Supplied data: Begin
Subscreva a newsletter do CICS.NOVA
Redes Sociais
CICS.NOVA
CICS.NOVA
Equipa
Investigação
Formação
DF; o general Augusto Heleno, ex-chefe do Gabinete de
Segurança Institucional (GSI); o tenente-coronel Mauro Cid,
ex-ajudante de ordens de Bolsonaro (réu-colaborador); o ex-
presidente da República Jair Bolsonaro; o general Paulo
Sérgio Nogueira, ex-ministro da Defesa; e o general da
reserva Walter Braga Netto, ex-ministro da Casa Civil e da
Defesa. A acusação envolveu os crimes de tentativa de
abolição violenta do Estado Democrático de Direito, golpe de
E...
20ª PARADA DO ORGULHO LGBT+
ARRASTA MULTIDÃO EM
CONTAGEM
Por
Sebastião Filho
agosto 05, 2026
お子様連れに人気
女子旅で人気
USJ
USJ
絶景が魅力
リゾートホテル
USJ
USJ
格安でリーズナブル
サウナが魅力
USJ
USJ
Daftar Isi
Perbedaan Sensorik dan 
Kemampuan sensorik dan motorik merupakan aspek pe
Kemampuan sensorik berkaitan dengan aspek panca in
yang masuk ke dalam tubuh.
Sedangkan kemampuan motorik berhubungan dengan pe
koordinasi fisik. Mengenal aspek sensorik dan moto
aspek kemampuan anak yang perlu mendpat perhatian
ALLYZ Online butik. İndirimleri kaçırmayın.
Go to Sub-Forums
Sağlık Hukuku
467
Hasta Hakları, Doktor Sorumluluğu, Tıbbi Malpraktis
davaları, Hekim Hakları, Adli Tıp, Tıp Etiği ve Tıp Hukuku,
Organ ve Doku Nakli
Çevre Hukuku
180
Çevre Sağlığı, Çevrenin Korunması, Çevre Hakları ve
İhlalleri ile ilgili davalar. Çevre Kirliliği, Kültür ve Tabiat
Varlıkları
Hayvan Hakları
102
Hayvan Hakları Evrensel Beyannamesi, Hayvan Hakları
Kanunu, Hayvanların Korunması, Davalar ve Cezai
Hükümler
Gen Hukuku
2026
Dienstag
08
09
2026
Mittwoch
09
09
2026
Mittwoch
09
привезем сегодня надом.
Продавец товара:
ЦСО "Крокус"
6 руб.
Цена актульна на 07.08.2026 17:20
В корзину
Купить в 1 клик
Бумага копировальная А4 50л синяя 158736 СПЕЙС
Supplied data: End
Supplied data: Begin
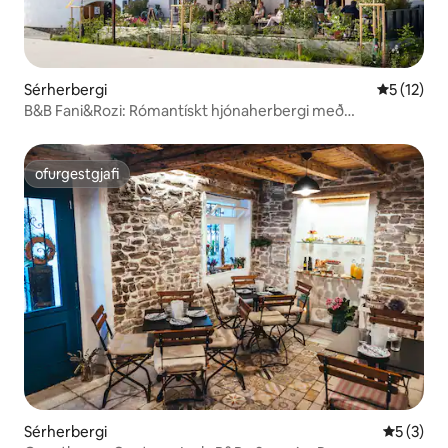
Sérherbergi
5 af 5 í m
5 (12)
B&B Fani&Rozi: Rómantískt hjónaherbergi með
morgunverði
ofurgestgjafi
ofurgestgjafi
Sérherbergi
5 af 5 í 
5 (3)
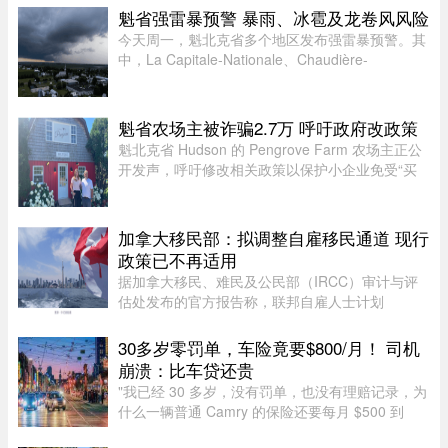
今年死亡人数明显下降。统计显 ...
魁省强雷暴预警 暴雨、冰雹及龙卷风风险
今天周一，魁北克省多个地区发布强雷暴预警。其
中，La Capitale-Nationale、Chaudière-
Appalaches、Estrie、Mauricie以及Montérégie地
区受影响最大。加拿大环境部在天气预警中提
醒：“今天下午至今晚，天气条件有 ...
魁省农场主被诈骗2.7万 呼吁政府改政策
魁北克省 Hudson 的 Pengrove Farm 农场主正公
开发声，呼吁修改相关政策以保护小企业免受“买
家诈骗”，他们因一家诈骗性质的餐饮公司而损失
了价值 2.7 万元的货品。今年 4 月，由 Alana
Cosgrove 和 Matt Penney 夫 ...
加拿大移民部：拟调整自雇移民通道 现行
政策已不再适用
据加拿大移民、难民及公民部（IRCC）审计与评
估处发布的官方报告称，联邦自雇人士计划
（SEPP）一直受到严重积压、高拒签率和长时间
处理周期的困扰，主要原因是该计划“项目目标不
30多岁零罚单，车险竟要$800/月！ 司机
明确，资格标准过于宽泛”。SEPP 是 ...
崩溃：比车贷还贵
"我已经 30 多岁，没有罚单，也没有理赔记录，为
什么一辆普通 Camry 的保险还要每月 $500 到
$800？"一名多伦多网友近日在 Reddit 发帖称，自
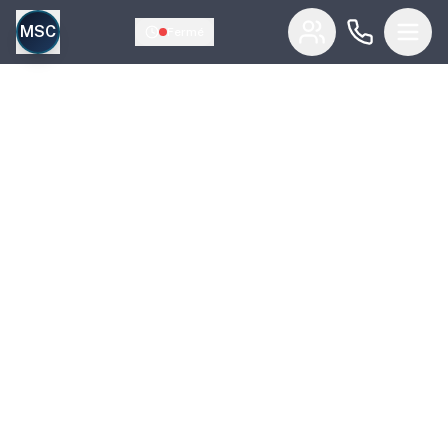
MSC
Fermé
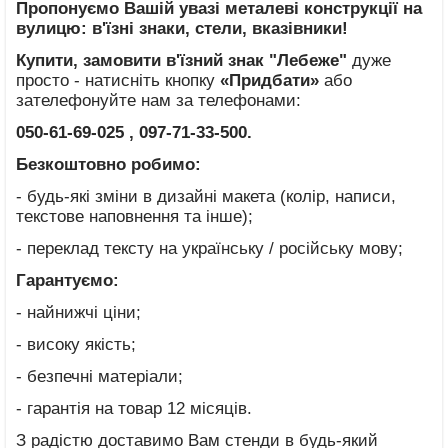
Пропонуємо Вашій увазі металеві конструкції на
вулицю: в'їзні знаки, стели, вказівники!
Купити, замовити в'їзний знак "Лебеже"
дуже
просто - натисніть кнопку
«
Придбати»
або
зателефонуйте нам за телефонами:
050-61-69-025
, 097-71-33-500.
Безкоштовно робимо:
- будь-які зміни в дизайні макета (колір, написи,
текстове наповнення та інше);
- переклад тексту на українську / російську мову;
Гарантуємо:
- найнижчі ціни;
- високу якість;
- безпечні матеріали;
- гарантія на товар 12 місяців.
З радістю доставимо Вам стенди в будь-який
Supplied data: End
Supplied data: Begin
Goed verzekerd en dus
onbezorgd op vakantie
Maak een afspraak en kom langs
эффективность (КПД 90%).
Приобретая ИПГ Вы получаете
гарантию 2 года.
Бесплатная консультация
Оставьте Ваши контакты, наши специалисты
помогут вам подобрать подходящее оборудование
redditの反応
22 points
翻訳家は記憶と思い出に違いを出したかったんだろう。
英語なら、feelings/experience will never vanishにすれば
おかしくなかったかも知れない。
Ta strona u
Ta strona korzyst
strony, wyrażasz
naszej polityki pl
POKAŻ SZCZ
Supplied data: End
Problem to solve
Retype the lines starting at the one containing "Пропонуємо Вашій увазі" and ending at the one containing "- гарантія на товар 12 місяців.", both included, and nothing else.

Exercise result
Пропонуємо Вашій увазі металеві конструкції на
вулицю: в'їзні знаки, стели, вказівники!
Купити, замовити в'їзний знак "Лебеже"
дуже
просто - натисніть кнопку
«
Придбати»
або
зателефонуйте нам за телефонами:
050-61-69-025
, 097-71-33-500.
Безкоштовно робимо:
- будь-які зміни в дизайні макета (колір, написи,
текстове наповнення та інше);
- переклад тексту на українську / російську мову;
Гарантуємо:
- найнижчі ціни;
- високу якість;
- безпечні матеріали;
- гарантія на товар 12 місяців.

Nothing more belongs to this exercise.